Years ago I facilitated a support group for familial caregivers (mostly parents) of people with terminal illnesses. One evening, during a discussion of anticipatory grief, a member mentioned that she found consolation in her grandchildren. Then she turned to another member, whose only child was dying without issue. She said, "I'm sorry — I can only imagine how you must feel."
The second woman responded, "I believe we are all the children of Adam and Eve — so every child is my grandchild."
I have been thinking about this woman as I read the news stories about the influx of Central American children and the many Americans who want us to send them back.

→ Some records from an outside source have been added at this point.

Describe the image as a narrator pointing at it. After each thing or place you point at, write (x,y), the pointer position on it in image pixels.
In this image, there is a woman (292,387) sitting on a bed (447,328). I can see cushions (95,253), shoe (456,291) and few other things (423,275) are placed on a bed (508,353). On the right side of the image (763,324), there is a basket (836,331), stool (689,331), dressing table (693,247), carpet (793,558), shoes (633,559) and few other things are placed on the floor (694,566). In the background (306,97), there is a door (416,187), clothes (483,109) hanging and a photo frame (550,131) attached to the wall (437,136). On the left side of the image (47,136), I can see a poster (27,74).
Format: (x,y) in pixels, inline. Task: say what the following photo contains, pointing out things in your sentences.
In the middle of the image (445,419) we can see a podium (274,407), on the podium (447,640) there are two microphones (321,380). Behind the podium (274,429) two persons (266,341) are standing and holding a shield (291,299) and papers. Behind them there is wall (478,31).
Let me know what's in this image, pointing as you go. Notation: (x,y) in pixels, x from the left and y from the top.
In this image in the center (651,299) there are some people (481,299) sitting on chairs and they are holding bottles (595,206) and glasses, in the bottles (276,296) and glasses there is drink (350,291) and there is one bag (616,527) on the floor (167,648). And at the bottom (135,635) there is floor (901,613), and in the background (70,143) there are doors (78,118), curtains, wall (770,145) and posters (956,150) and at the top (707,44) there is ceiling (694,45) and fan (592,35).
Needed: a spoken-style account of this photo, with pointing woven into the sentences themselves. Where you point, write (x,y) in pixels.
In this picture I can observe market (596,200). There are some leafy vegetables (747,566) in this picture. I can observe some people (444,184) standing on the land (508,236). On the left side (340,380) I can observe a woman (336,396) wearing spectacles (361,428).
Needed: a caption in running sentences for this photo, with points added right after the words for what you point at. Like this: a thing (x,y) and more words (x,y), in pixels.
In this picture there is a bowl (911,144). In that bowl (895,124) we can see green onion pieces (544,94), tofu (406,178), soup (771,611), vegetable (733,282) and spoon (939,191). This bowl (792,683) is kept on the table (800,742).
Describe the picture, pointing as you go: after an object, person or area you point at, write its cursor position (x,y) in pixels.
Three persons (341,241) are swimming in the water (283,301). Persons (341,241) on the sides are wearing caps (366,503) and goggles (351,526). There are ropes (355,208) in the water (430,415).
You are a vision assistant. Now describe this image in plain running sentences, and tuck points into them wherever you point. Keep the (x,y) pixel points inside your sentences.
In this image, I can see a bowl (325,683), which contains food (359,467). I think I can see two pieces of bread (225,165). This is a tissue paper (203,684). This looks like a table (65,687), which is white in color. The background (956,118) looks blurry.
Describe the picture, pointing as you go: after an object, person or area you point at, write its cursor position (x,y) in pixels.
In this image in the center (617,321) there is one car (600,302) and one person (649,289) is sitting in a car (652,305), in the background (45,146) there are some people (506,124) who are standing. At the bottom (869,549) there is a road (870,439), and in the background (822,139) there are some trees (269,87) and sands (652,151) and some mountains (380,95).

We can debate whether the US is truly responsible for the drug wars that have devastated these children's homes and made it unsafe to stay. We can debate about where the money to shelter and feed them ought to come from. These are important topics. But while we are debating, children are suffering and, if they are sent back, many will almost certainly die.
In a previous incarnation, I was the chief development writer for the campaign to restore the Statue of Liberty and Ellis Island. It was the easiest fundraising job I have ever held. The checks poured in, along with heartfelt, deeply moving letters expressing gratitude for the chances the writers, or their parents or grandparents, had been given to start a new and better life here.
Some of my own ancestors fought in the American Revolution. Others fled starvation and virtual slavery in Ireland. As far as. I know, I have no Native American blood, so I have less right to be here than any of these children.
I have never understood the claim, "Proud to be American." What is there in an accident of birth to take pride in? But I am grateful that this country allowed my forebears to make their way here, so that I have never starved, experienced homelessness, or been forced into slavery. What right do I have to declare that now that I have mine, we need to lock the door against everybody else?
I initially hesitated to post this on a blog about balancing parenthood and academics. It seemed like it might not be relevant. But it is relevant. Whether we believe that we are all the children of Adam and Eve or that we descended from LUCA, we share our humanity with every person on the planet, and so these children are members of our family. And if we don't use all of our education to help push the light against the darkness, then what, exactly, is it for?